Speaking at a girls' school used by the police after their station was destroyed, he said there were not enough local forces to secure the city, Iraq's second largest.
The most effective Iraqi troops, including the elite counter-terrorism service, have redeployed to the outskirts of western Mosul - where Islamic State maintains full control - ahead of an offensive to retake that half of the city which is expected to start in the coming days.
That has left east Mosul under the control of some army units, a few thousand local police and an array of voluntary, paramilitary forces called Hashid.
The suicide bomber's head, burnt and bloodied, remains in a grassy traffic circle in front of the restaurant in Zuhur. It appeared to belong to a teenager.

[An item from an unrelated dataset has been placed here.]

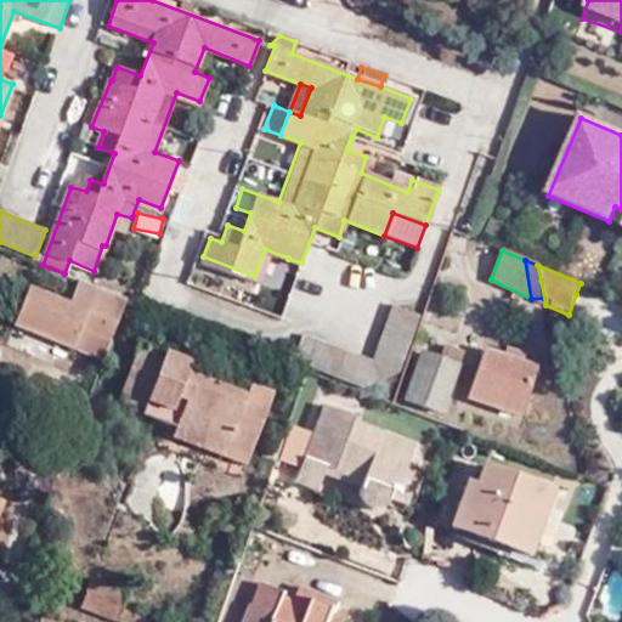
[(109,341),(126,299),(80,281),(71,305),(29,288),(16,326),(74,349),(102,360),(109,341)]
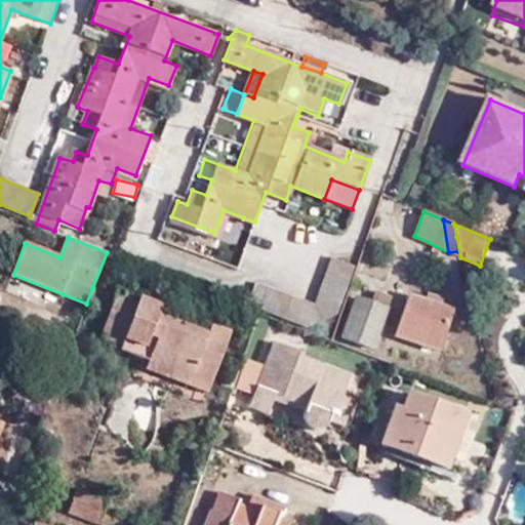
[(338,313),(352,278),(328,269),(315,305),(255,283),(247,305),(308,328),(338,313)]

Islamic State said in an online statement that the attackers were Mosul natives. Reuters could not verify that, but if true it indicates the group maintains some support among locals.
Badr, expressing contempt for the security forces, questioned how the bombers had crossed the myriad checkpoints in the neighbourhood to reach their targets.
"I don't expect but I fear things could become like 2006, 2007," he said, referring to the height of the Sunni insurgency in Mosul when bombings, assassinations and kidnappings were regular.
The militants behind that violence included al Qaeda, a predecessor to Islamic State, which seized all of Mosul along with a third of Iraq and large swathes of territory in neighbouring Syria in 2014, declaring a modern-day caliphate on that land.
Iraqi and Western officials have long expected Islamic State would revert to those earlier insurgent tactics as they lose ground.
Basman, a 32-year-old paramedic living on the street between Friday's two bomb sites, said he didn't know who was in charge of security in his neighbourhood.
He was unnerved that nobody had yet asked for his name to check it against the government's lists of Islamic State supporters.
"If the security forces don't clear and inspect everything, then what is the point of liberation?"